Top of Exercise material
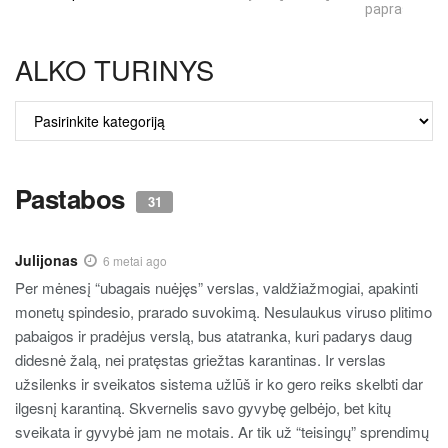
paprastumas
ALKO TURINYS
ALKO
TURINYS
Pastabos
31
Julijonas
6 metai ago
Per mėnesį “ubagais nuėjęs” verslas, valdžiažmogiai, apakinti
monetų spindesio, prarado suvokimą. Nesulaukus viruso plitimo
pabaigos ir pradėjus verslą, bus atatranka, kuri padarys daug
didesnė žalą, nei pratęstas griežtas karantinas. Ir verslas
užsilenks ir sveikatos sistema užlūš ir ko gero reiks skelbti dar
ilgesnį karantiną. Skvernelis savo gyvybę gelbėjo, bet kitų
sveikata ir gyvybė jam ne motais. Ar tik už “teisingų” sprendimų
Bottom of Exercise material
# Task prompt
Once the pictures are removed, print all the remaining data exactly as it stands.

# Answer space
paprastumas
ALKO TURINYS
ALKO
TURINYS
Pastabos
31
Julijonas
6 metai ago
Per mėnesį “ubagais nuėjęs” verslas, valdžiažmogiai, apakinti
monetų spindesio, prarado suvokimą. Nesulaukus viruso plitimo
pabaigos ir pradėjus verslą, bus atatranka, kuri padarys daug
didesnė žalą, nei pratęstas griežtas karantinas. Ir verslas
užsilenks ir sveikatos sistema užlūš ir ko gero reiks skelbti dar
ilgesnį karantiną. Skvernelis savo gyvybę gelbėjo, bet kitų
sveikata ir gyvybė jam ne motais. Ar tik už “teisingų” sprendimų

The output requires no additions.